Learning to Solve the Min-Max Mixed-Shelves Picker-Routing Problem via Hierarchical and Parallel Decoding
Laurin Luttmann, Lin Xie
TL;DR
This work tackles the min-max Mixed-Shelves Picker Routing Problem (MSPRP) in warehouse settings, where multiple pickers must fulfill demands while balancing workloads. It introduces MAHAM, a Multi-Agent Hierarchical Attention Model that combines a Problem Encoder, an Agent Context Encoder, and parallel hierarchical decoders to generate coordinated joint actions, with a Sequential Action Selection mechanism to avoid conflicts; training uses a self-improvement objective and a sparse reward $R(\bm{a},x) = - \max_{m \in \mathcal{M}} dist(\tau^m_{1:T})$. MAHAM achieves state-of-the-art solution quality and inference speed, especially on large-scale and out-of-distribution instances, and demonstrates competitive performance against exact solvers on small cases. The approach offers scalable, fast, and coordinated multi-agent optimization for real-world warehouse operations and paves the way for future integration with dynamic demand and hybrid optimization methods.
Abstract
The Mixed-Shelves Picker Routing Problem (MSPRP) is a fundamental challenge in warehouse logistics, where pickers must navigate a mixed-shelves environment to retrieve SKUs efficiently. Traditional heuristics and optimization-based approaches struggle with scalability, while recent machine learning methods often rely on sequential decision-making, leading to high solution latency and suboptimal agent coordination. In this work, we propose a novel hierarchical and parallel decoding approach for solving the min-max variant of the MSPRP via multi-agent reinforcement learning.
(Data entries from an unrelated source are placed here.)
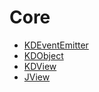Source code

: # Core 

* [KDEventEmitter](/core/KDEventEmitter)
* [KDObject](/core/KDObject)
* [KDView](/core/KDView)
* [JView](/core/JView)
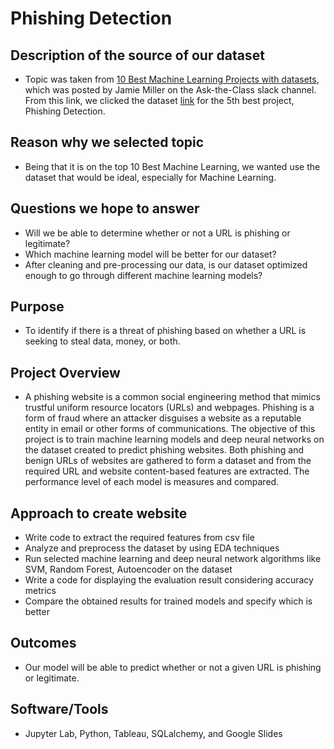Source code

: #  Phishing Detection 

##  Description of the source of our dataset
  - Topic was taken from [10 Best Machine Learning Projects with datasets](https://medium.com/@letthedataconfess/10-best-machine-learning-projects-with-datasets-6184839c9100), which was posted by Jamie Miller on the Ask-the-Class slack channel. From this link, we clicked the dataset [link](https://www.kaggle.com/datasets/shashwatwork/web-page-phishing-detection-dataset) for the 5th best project, Phishing Detection.
  
## Reason why we selected topic
 - Being that it is on the top 10 Best Machine Learning, we wanted use the dataset that would be ideal, especially for Machine Learning. 

## Questions we hope to answer 
- Will we be able to determine whether or not a URL is phishing or legitimate?
- Which machine learning model will be better for our dataset?
- After cleaning and pre-processing our data, is our dataset optimized enough to go through different machine learning models?

## Purpose 
- To identify if there is a threat of phishing based on whether a URL is seeking to steal data, money, or both. 

## Project Overview
- A phishing website is a common social engineering method that mimics
trustful uniform resource locators (URLs) and webpages. Phishing is a form
of fraud where an attacker disguises a website as a reputable entity 
in email or other forms of communications. The objective of this project is 
to train machine learning models and deep neural networks on the dataset created
to predict phishing websites. Both phishing and benign URLs of websites 
are gathered to form a dataset and from the required URL
and website content-based features are extracted. The performance level
of each model is measures and compared.

## Approach to create website
- Write code to extract the required features from csv file
- Analyze and preprocess the dataset by using EDA techniques
- Run selected machine learning and deep neural network algorithms like SVM, Random Forest, Autoencoder on the dataset
- Write a code for displaying the evaluation result considering accuracy metrics
- Compare the obtained results for trained models and specify which is better

## Outcomes 
- Our model will be able to predict whether or not a given URL is phishing or legitimate. 


## Software/Tools
- Jupyter Lab, Python, Tableau, SQLalchemy, and Google Slides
While our approach generates a joint distribution over agent actions, allowing for fast decoding and effective picker coordination, our method introduces a sequential action selection to avoid conflicts in the multi-dimensional action space. Experiments show state-of-the-art performance in both solution quality and inference speed, particularly for large-scale and out-of-distribution instances. Our code is publicly available at http://github.com/LTluttmann/marl4msprp.